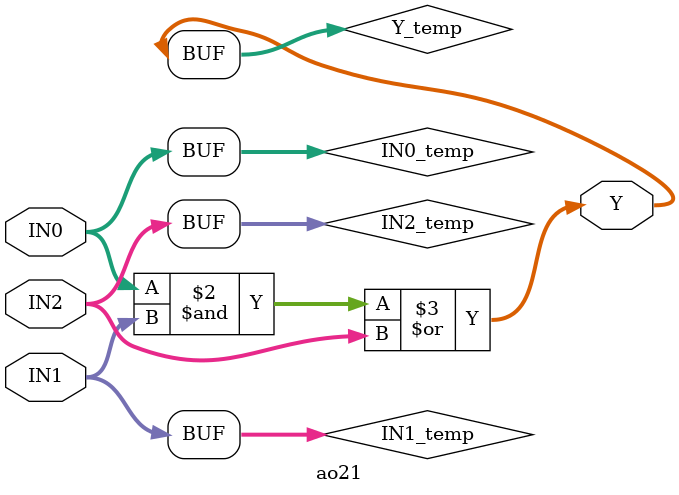
<source format=v>
module ao21(IN0,IN1,IN2,Y);
  parameter N = 8;
  parameter DPFLAG = 0;
  parameter GROUP = "std";
  parameter
        d_IN0 = 0,
        d_IN1 = 0,
        d_IN2 = 0,
        d_Y = 1;
  input [(N - 1):0] IN0;
  input [(N - 1):0] IN1;
  input [(N - 1):0] IN2;
  output [(N - 1):0] Y;
  wire [(N - 1):0] IN0_temp;
  wire [(N - 1):0] IN1_temp;
  wire [(N - 1):0] IN2_temp;
  reg [(N - 1):0] Y_temp;
  assign #(d_IN0) IN0_temp = IN0;
  assign #(d_IN1) IN1_temp = IN1;
  assign #(d_IN2) IN2_temp = IN2;
  assign #(d_Y) Y = Y_temp;
  initial
    begin
    if((DPFLAG == 1))
      $display("(WARNING) The instance %m of type ao21 can't be implemented as a data-path cell");
    end
  always
    @(IN0_temp or IN1_temp or IN2_temp)
      begin
      Y_temp = ((IN0_temp & IN1_temp) | IN2_temp);
      end
endmodule

</source>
== == ==
## Your assignment
Repeat the full listing above without altering a word, and skip the pictures.

## Response to the exercise
<source format=v>
module ao21(IN0,IN1,IN2,Y);
  parameter N = 8;
  parameter DPFLAG = 0;
  parameter GROUP = "std";
  parameter
        d_IN0 = 0,
        d_IN1 = 0,
        d_IN2 = 0,
        d_Y = 1;
  input [(N - 1):0] IN0;
  input [(N - 1):0] IN1;
  input [(N - 1):0] IN2;
  output [(N - 1):0] Y;
  wire [(N - 1):0] IN0_temp;
  wire [(N - 1):0] IN1_temp;
  wire [(N - 1):0] IN2_temp;
  reg [(N - 1):0] Y_temp;
  assign #(d_IN0) IN0_temp = IN0;
  assign #(d_IN1) IN1_temp = IN1;
  assign #(d_IN2) IN2_temp = IN2;
  assign #(d_Y) Y = Y_temp;
  initial
    begin
    if((DPFLAG == 1))
      $display("(WARNING) The instance %m of type ao21 can't be implemented as a data-path cell");
    end
  always
    @(IN0_temp or IN1_temp or IN2_temp)
      begin
      Y_temp = ((IN0_temp & IN1_temp) | IN2_temp);
      end
endmodule

</source>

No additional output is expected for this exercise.